Once trained, the bird flew through a laser sheet that illuminated nontoxic, micron-sized aerosol particles. As the bird flew through the seeded laser sheet, its wing motion disturbed the particles to generate a detailed record of the vortices created by the flight.
Those particles swirling off Obi’s wingtips created the clearest picture to date of the wake left by a flying animal. Past measurements had been taken a few wingbeats behind the animal, and predicted that the animal-generated vortices remain relatively frozen over time, like airplane contrails before they dissipate. But the measurements in this work revealed that the bird’s tip vortices break up in a sudden dramatic fashion.
“Now, whereas vortex breakup happens far away behind the aircraft — like more than a thousand meters — in birds, it can happen very close to the bird, within two or three wingbeats, and it is much more violent,” said Lentink, who is the senior author on the paper.
The question was whether models of lift based on an inaccurate idea of an animal’s wake were valid.
The team applied each of the three prevailing models to the actual measurements they recorded and from that generated three different estimates of the amount of lift Obi generated with each wingbeat. They then compared those calculated estimates of lift to the actual lift measured in a previous study carried out using a sensitive device developed by the Lentink lab. (The instrument, an aerodynamic force platform, is so sensitive that it nearly broke when they tested a prototype by popping a fully inflated balloon inside, said Lentink.)
What they found is that to varying degrees, all three models failed to predict the actual lift generated by a flapping parrotlet.
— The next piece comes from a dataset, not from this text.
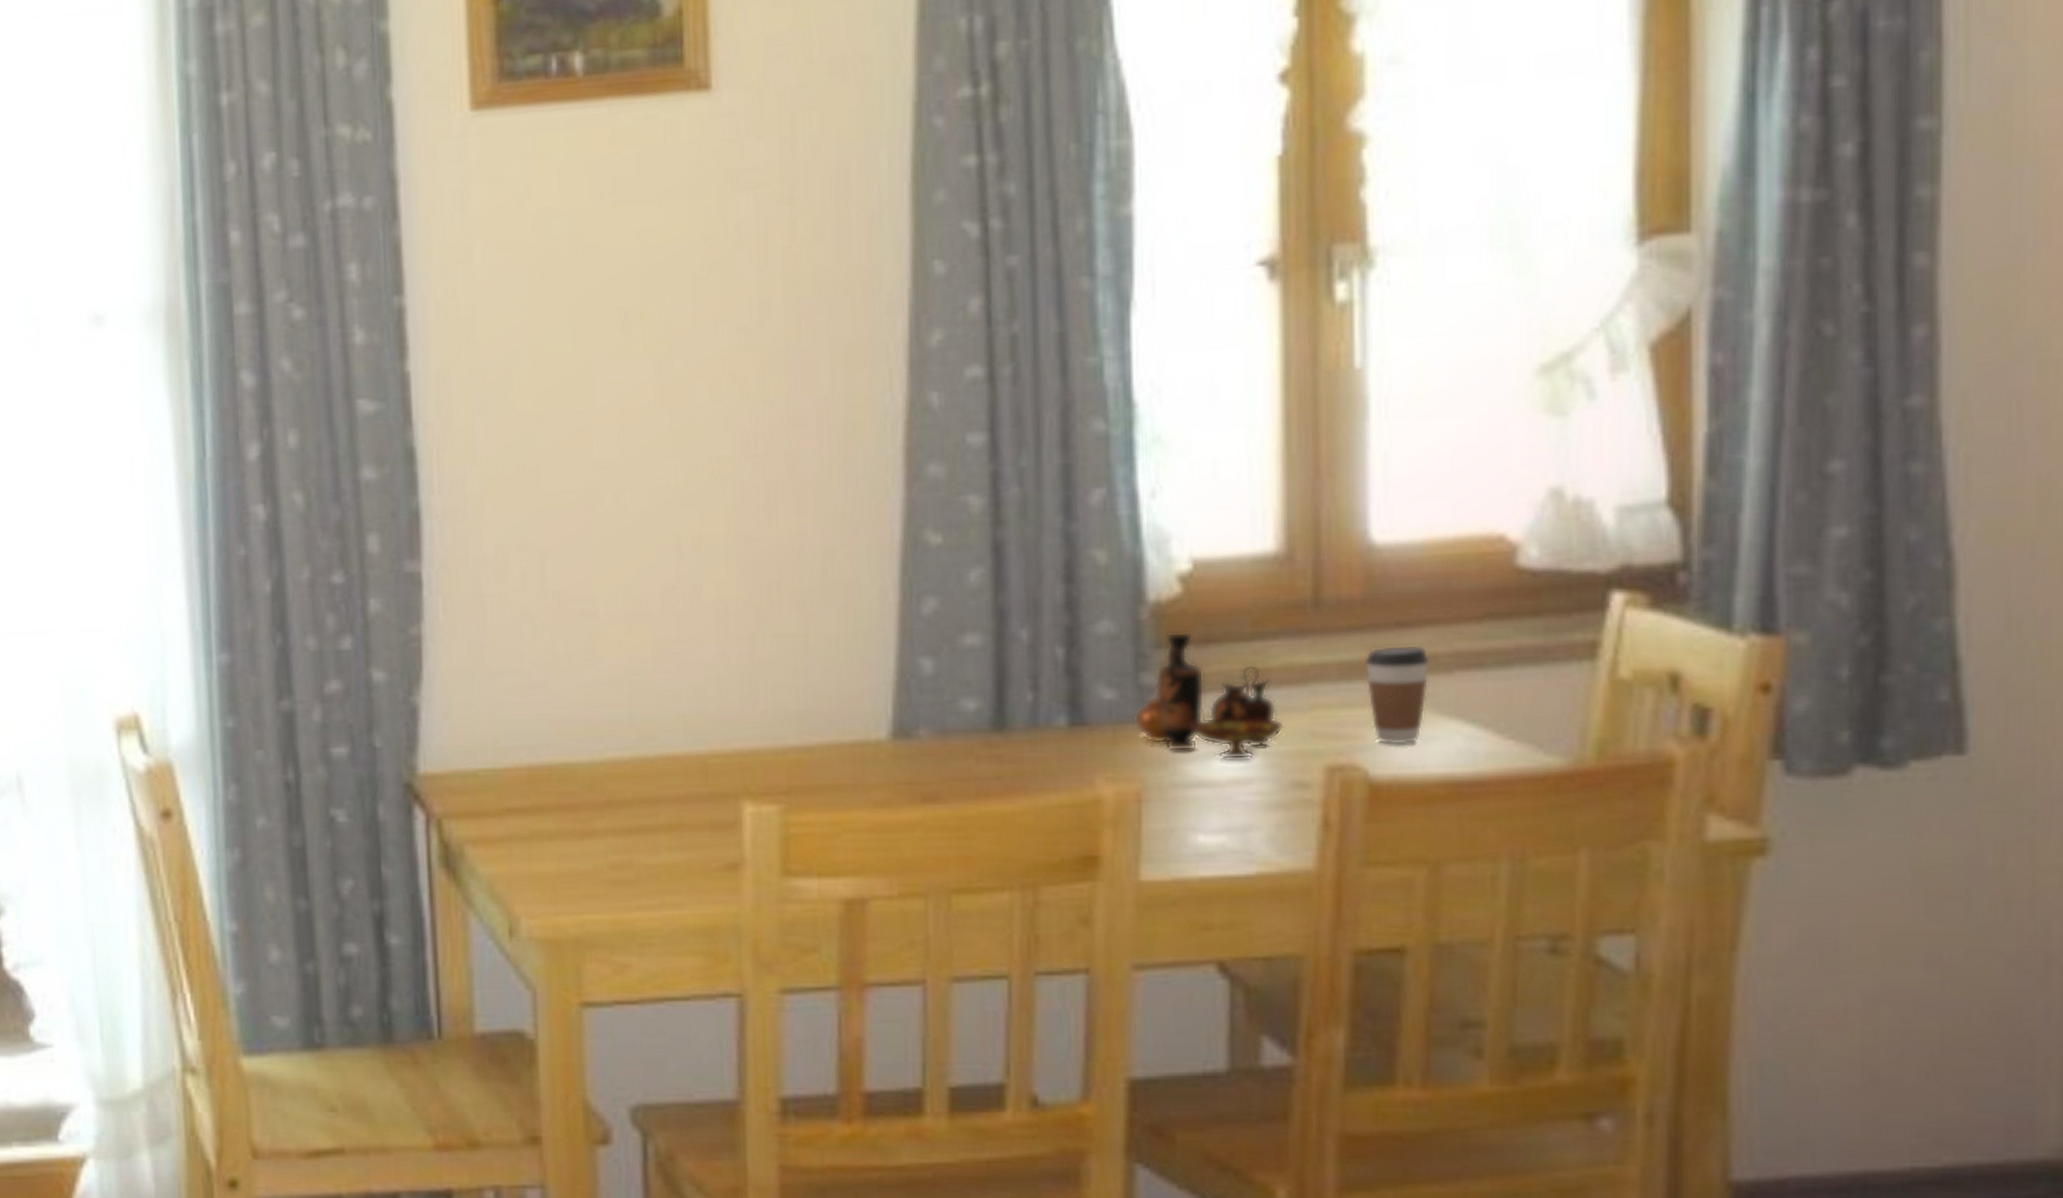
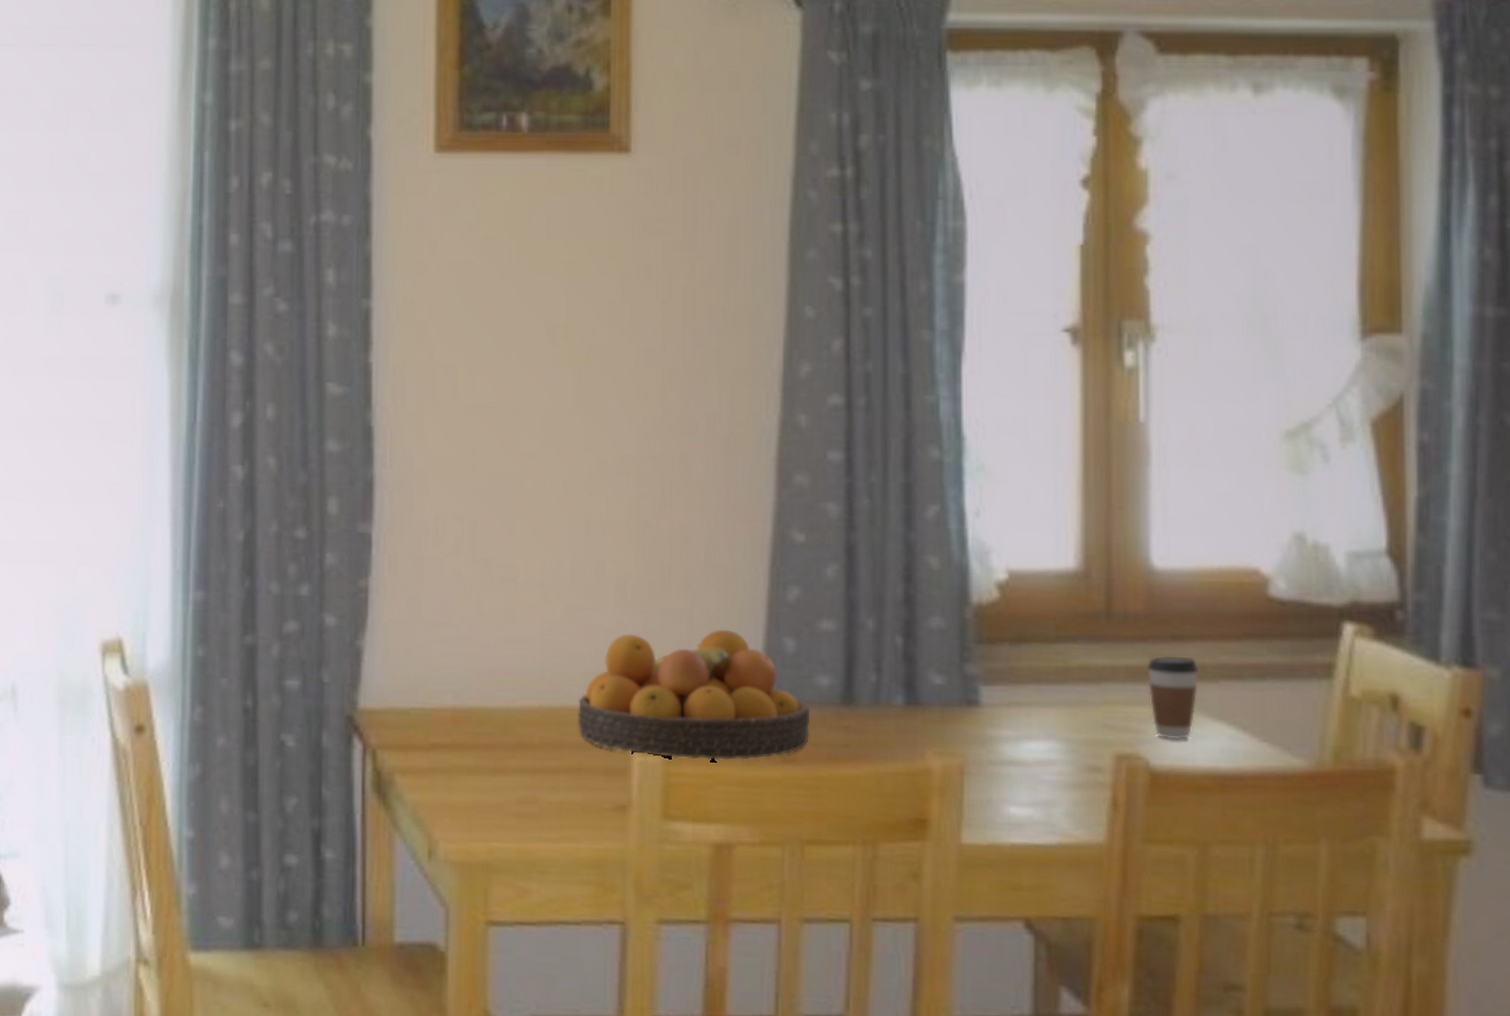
fruit bowl: none [675,653,955,806] -> present [577,629,811,760]
vase: present [1133,631,1284,760] -> none [958,630,1081,744]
This research highlights challenges in developing flying robots based on what’s known about animal flight. The differences between the three models, plus the variety of animals involved in earlier studies, including other bird species, bats and insects, makes comparison within the literature extremely challenging. As shown by the problematic performance of the current options, a completely new model may be the answer.
“Many people look at the results in the animal flight literature for understanding how robotic wings could be designed better,” said Lentink. “Now, we’ve shown that the equations that people have used are not as reliable as the community hoped they were. We need new studies, new methods to really inform this design process much more reliably.”
Lentink believes that the new technique developed by his lab — the one for measuring force directly — could be combined with detailed flow measurements to better dissect and model the aerodynamic phenomena involved in animal flight.
Daniel Quinn is an additional co-author on this paper. Lentink is also a member of Stanford Bio-X.